Шеддер похудел, почернел – его дела были очень плохи. Жили на бедный заработок Кати. Почти не разговаривали. Самим было странно, почему живут вместе в одной комнате унылая Катя и вечно раздраженный пианист.
Как-то утром, когда Шеддер еще лежал в постели, Катя, проходя через комнату, задела его башмак.
Он привскочил на своей постели, побелевший от злости, с выкаченными глазами:
– Вы… вы задели мой башмак, – дрожа и задыхаясь, кричал он. – Вы нарочно задели мой башмак!
Катя в ужасе глядела на его бешеное лицо, и смеялась, и плакала, и кусала себе руки, чтобы не слышали соседи ее исступленного визга, сдержать которого она не могла.
А когда он ушел, она подошла к камину и ласково и грустно стирала пыль с одиннадцати портретов Лавизы Чен, точно убирала цветами дорогую могилу.
– Странное мое счастье, ты, ты – Лавиза Чен.
И вот случилось необычайное.
В воскресенье, когда свободная от службы Катя была одна дома, вбежал Шеддер, восторженный и бледный.
– Катя, приготовь мне скорее фрак. Боже мой! Боже мой! Если бы ты знала! Я вернусь только ночью.
Он задыхался. И вдруг, подойдя к Кате, обнял ее, крепко прижал к себе, как никогда, и сказал, закрыв глаза:
– Лавиза здесь, Лавиза Чен.
И Катя обняла его голову и целовала глаза, как никогда.
– Катя, меня вызвал Дагмаров. Она в Берлине. Сегодня выступает в концерте и узнала, что я здесь. Сейчас он везет меня к ней прорепетировать, и потом прямо вместе в концерт. Катя! Лавиза Чен…
Он метался по комнате, как пьяный, собирал ноты, одевался, смотрелся в зеркало, и видно было, что не видит себя.
– Лавиза Чен! Единственная в мире Кармен!
Когда он ушел, Катя подошла к одиннадцати портретам и тихо спросила:
– Что же мне теперь делать?
Она не знала даже, как быть с концертом. Пойти? Как же она увидит Лавизу? Он, он, Евгений Шеддер, будет рядом с ней на эстраде. Запоет, зазвенит, засверкает весь тот чудесный мир, одна тень которого была ее солнцем.
Отчего он не позвал ее на концерт? Даже не сказал, где это… Надо пойти. Сесть где-нибудь подальше и оттуда глядеть на них, на обоих вместе… видеть их вместе в их чудесном мире.

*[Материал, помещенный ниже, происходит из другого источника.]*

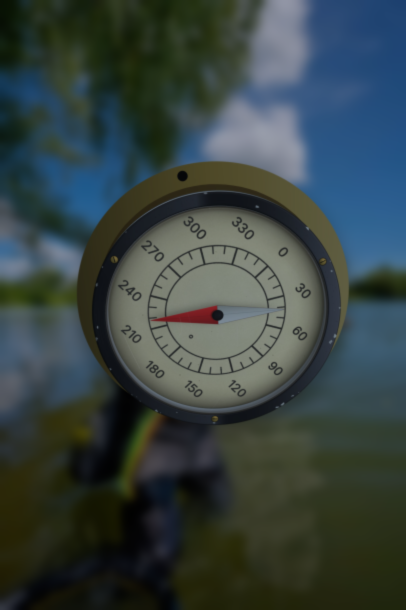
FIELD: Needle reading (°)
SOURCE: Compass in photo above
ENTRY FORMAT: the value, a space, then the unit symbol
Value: 220 °
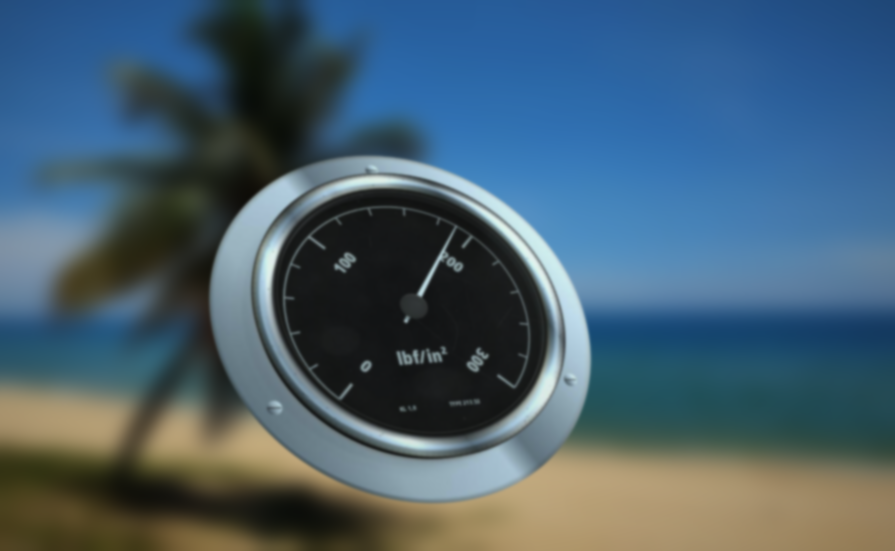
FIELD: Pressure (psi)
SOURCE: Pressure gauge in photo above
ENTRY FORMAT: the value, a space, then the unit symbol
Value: 190 psi
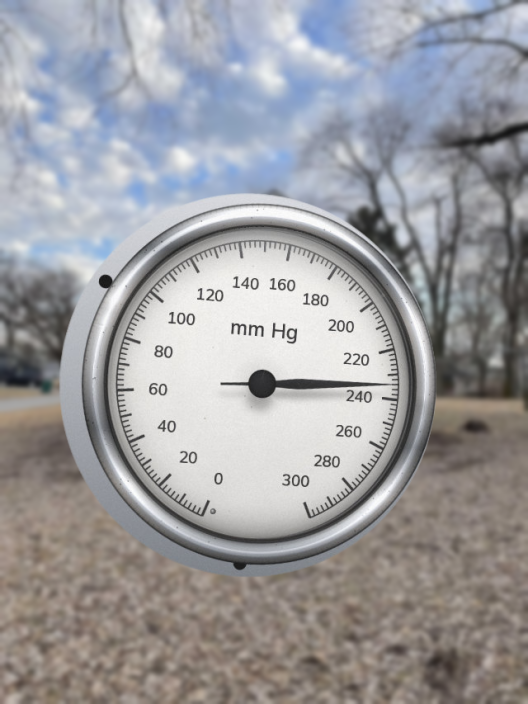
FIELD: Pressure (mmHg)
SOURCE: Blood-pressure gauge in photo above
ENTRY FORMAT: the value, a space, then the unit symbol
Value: 234 mmHg
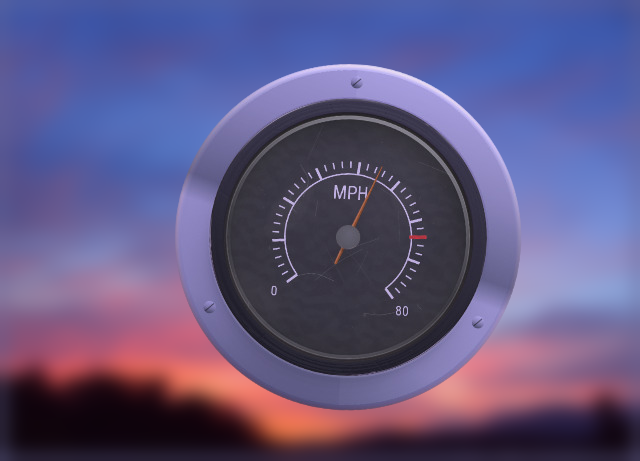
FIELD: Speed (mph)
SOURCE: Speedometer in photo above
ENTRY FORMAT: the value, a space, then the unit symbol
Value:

Концерт был в небольшой зале и не очень блестящий по составу. Кроме Лавизы Чен, Катя не знала ни одного имени в программе.
Но… «Лавиза Чен, ария из оперы „Кармен“».
Когда сверкнуло на эстраде вышитое блестками платье, Катя закрыла глаза.
«L'amour est un enfant de Boheme» – закричал резкий надорванный голос. Катя вздрогнула.
На эстраде стояла коротенькая, очень толстая дама с большой, тяжелой головой и, выпятя вперед подбородок и яро ворочая глаза, лихо разделывала:
– «Qui nia chamais, chamais connu de loi…»
– Chamais! – не выговаривала «j». – Chamais!
А у рояля черная скрюченная фигурка долбила крепким носом по клавишам.
Дятел. Долбонос.
Кто-то в публике свистнул. Кто-то засмеялся. Зашептали, шикнули…
– Лавиза Чен! Лавиза Чен! Горькое счастье моей жизни. Лучшая в мире Кармен! Иди спать, старая дура!
Публика с последних рядов с удивлением оборачивалась на маленькую бледную женщину, которая глядела на эстраду, сама с собой разговаривала и горько плакала.
В антракте, когда она пробиралась к вешалке, ее окликнул Шеддер.
– Куда же ты? Пойдем, я тебя познакомлю. Она все-таки может быть полезной, если ты захочешь заняться своим голосом.
Он был растерянный и ужасно жалкий.
– Ты слышала ее? Она очень изменилась… Да…
Он криво усмехнулся и вдруг погладил Катину руку.
Она уныло отвернулась.
Залебезил долбонос. Чего ему от меня нужно?
– Так пойдем к ней?
Маленький, кривоносый дятел.
– Нет, я устала. Оставьте меня! Только об одном и прошу – оставьте.
И, сжавшись, чтобы не дотронуться до него плечом, прошла к выходу.